I am considered just barely part of Gen X. My particular age puts me right at the youngest of those who are included in this group. And I recognize that all titles and labels are often as harmful and simply off-the-mark as they are helpful, and there is a part of me that cringes when I hear anyone referred to as part of any category, particularly one that begins with a “post-” prefix. But maybe this is part of my cynicism, a hallmark of the Gen X-ers.
One way that I had to be intentional about being an anomaly in my cohort was choosing to be vulnerable enough to be candid about my boundless optimism.
If there is one way in which my peers exhaust and often frustrate me it is this: they choose to hide under the defaults of sarcasm, cynicism, apathy and anxiety and then wonder why their own lives are as they are and why the world is as it is. It’s in part because you aren’t ready to risk a vision of it being otherwise, never mind making steps toward making it so.

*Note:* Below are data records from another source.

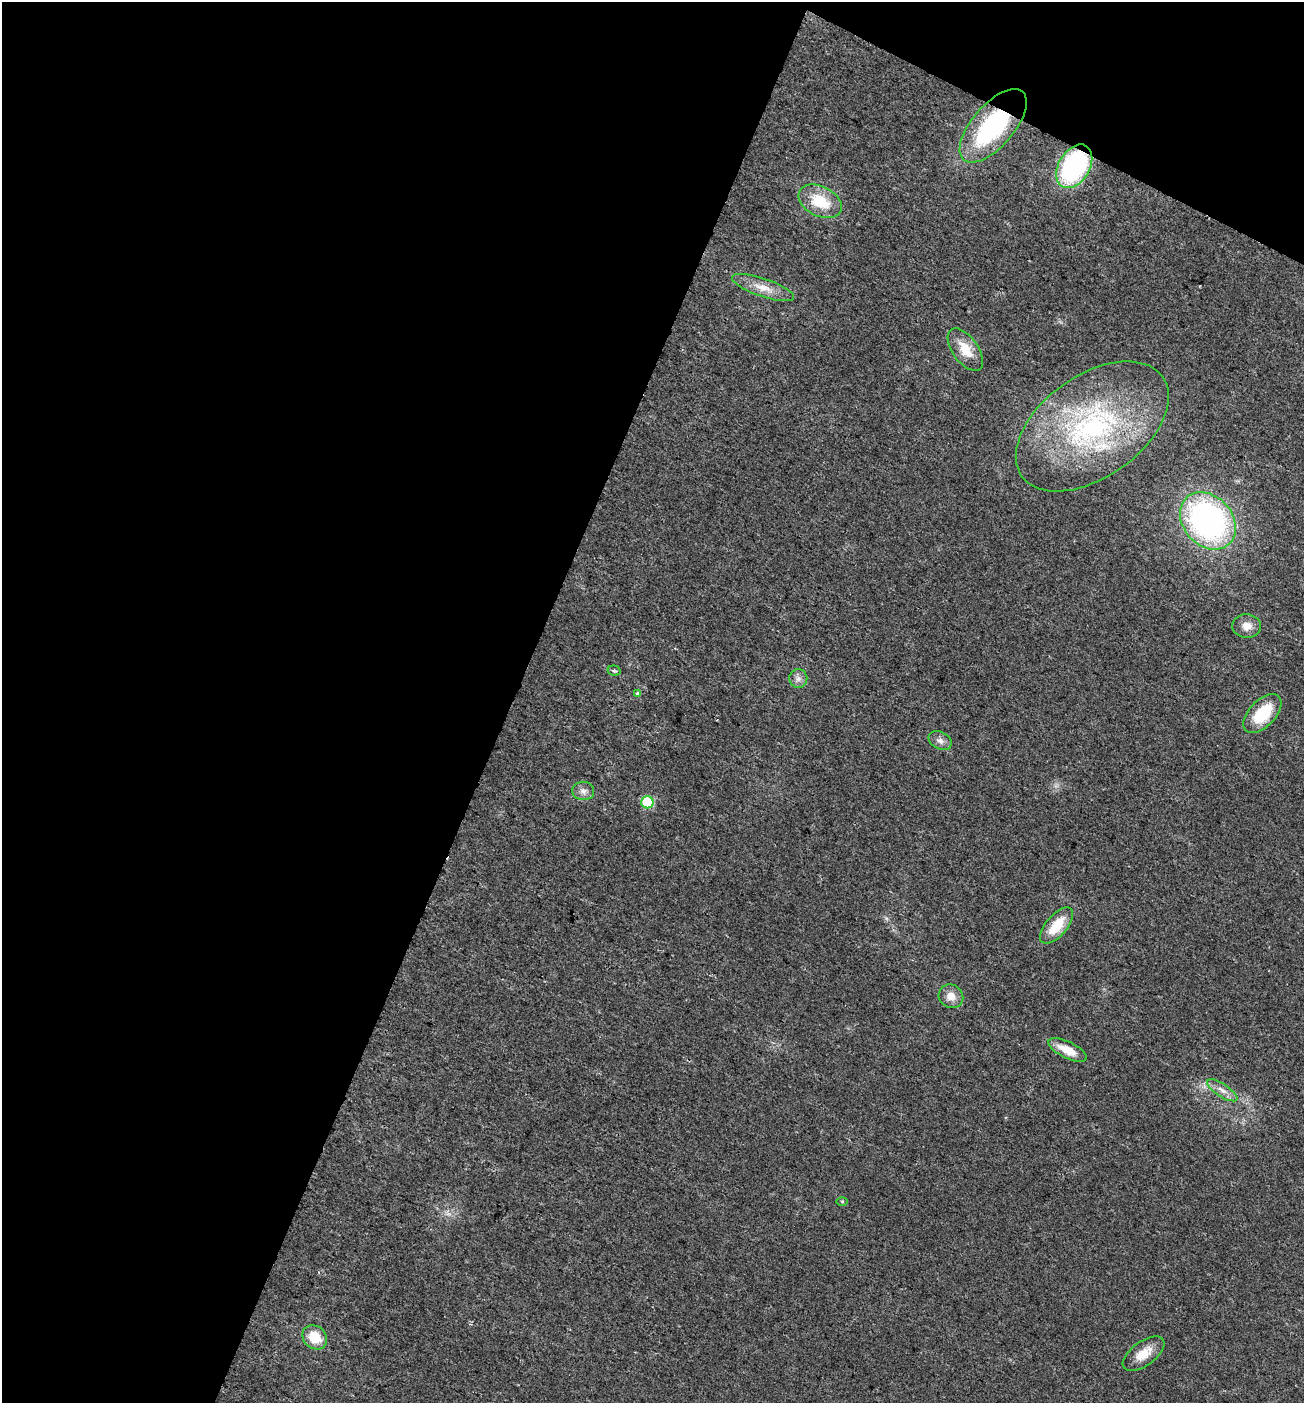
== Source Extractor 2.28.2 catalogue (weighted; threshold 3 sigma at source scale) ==
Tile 1 of 2 x 2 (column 1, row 1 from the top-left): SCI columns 162-1463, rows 1402-2802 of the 2922 x 2868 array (HDU 1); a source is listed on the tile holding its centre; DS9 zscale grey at full resolution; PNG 1306 x 1405 px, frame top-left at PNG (2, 2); each listed source drawn as its Kron ellipse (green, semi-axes under 4 px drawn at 4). Shown black and unused: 43% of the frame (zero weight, under 2 of 3 exposures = <1% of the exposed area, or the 3 px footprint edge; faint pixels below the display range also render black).
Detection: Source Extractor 2.28.2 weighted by HDU 2 'WHT'; one run over the whole footprint, this tile lists its part. Background 0.0253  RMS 0.0061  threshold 0.0274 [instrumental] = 3 sigma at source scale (4.5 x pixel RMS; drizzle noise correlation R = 1.50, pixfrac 1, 0.0396/0.0396 arcsec/px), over >= 5 px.
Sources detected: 22; all 22 listed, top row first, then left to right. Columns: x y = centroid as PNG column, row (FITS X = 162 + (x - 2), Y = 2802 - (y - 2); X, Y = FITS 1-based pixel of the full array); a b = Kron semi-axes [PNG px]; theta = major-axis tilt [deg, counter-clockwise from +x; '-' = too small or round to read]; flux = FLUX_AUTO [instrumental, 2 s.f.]
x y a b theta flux
993 126 45 21 49 83
1074 166 23 15 59 90
820 201 23 15 -26 21
763 288 32 9 -19 9.7
965 350 24 12 -54 12
1092 426 86 51 35 130
1208 521 31 24 -48 180
1247 626 14 12 -3 6.3
614 671 6 5 - 1.8
798 678 9 9 - 3.1
637 694 3 3 - 2.7
1262 714 24 13 46 26
940 740 12 8 -27 3.3
583 791 11 9 -7 3.6
647 802 6 6 - 37
1057 926 22 10 49 17
951 996 12 11 - 6.4
1068 1050 21 8 -26 12
1222 1090 17 6 -33 4.7
842 1201 5 3 - 0.67
315 1337 13 11 -42 15
1144 1354 24 12 37 10
Overlapping masked pixels (flux is a lower limit): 2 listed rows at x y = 993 126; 1074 166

Seeing the good in the world, in people, is work. Walking around with a heart 3/4 broken is safe. I get it. I’ve done both. Though there is a bit of personality involved, I know doing either one is a choice. You can change from one to the other.

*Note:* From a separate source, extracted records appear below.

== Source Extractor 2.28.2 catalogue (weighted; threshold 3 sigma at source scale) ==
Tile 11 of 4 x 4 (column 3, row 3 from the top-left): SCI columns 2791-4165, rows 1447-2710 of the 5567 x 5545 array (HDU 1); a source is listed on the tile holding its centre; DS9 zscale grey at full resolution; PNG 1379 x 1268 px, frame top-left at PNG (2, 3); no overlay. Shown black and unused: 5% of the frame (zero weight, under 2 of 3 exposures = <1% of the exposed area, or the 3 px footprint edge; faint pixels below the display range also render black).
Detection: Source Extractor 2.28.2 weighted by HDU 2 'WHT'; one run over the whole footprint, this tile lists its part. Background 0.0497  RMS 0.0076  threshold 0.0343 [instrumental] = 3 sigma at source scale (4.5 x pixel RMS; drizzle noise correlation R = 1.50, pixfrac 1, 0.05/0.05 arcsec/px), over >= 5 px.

It isn’t always easy to walk around with a heart wide open in every context. It was far easier for me to have foolish, optimistic love as a pastor than it was in my personal life for years. Like Emily Haines sings in Metric’s “Help, I’m Alive,” it’s “hard to be soft, tough to be tender.”
I noticed, though, that this isn’t a problem that I alone have. I had gotten it into my head somewhere along the line that this was something that few people struggled with, or maybe few women struggled with. I don’t know. I can be (read: often am) particularly hard on myself and retreat/isolate when I have a problem rather than looking for help in community. Because THAT always works.
It was actually when I started to date that I noticed that a lot of people, if not most people, in their 30s who were still single (to be clear, all of the ones that I went out with were both of those things to the best of my knowledge) were struggling with this optimism/cynicism continuum. Some of them were really self-aware about their past hurts (and their role in them) and were generally optimistic people; others, the ones that had done the least amount of reflection, seemed the most cynical.
And that gave me pause.
They were mostly lovely people. But the sarcasm and the cynicism and the negativity – though I knew exactly what it was and what purpose it served – was not something I wanted to allow into my life. And yet I did it. I do it. I am consciously trying to stop, and it is the hardest thing I have ever done.
I met someone a little over a month ago and I like him a lot. He is kind. He is open. He is communicative. He is warm and giving. Sometimes when I feel like he sees too much of me I can almost feel myself putting on my coat of armor, hiding behind intellectualism and being a general smartass. Because that’s safe. Because that keeps people at arms length and on their toes. And though that may be what I want in that moment that isn’t what I want, not really. I really want to be brave and not hide behind anything. I’m slowly getting better at this.
I am, after all, brave enough to think that the world can be different than it is. That I can be different than I am. And seeing that vision I’m just brave enough to take the steps to make these things so.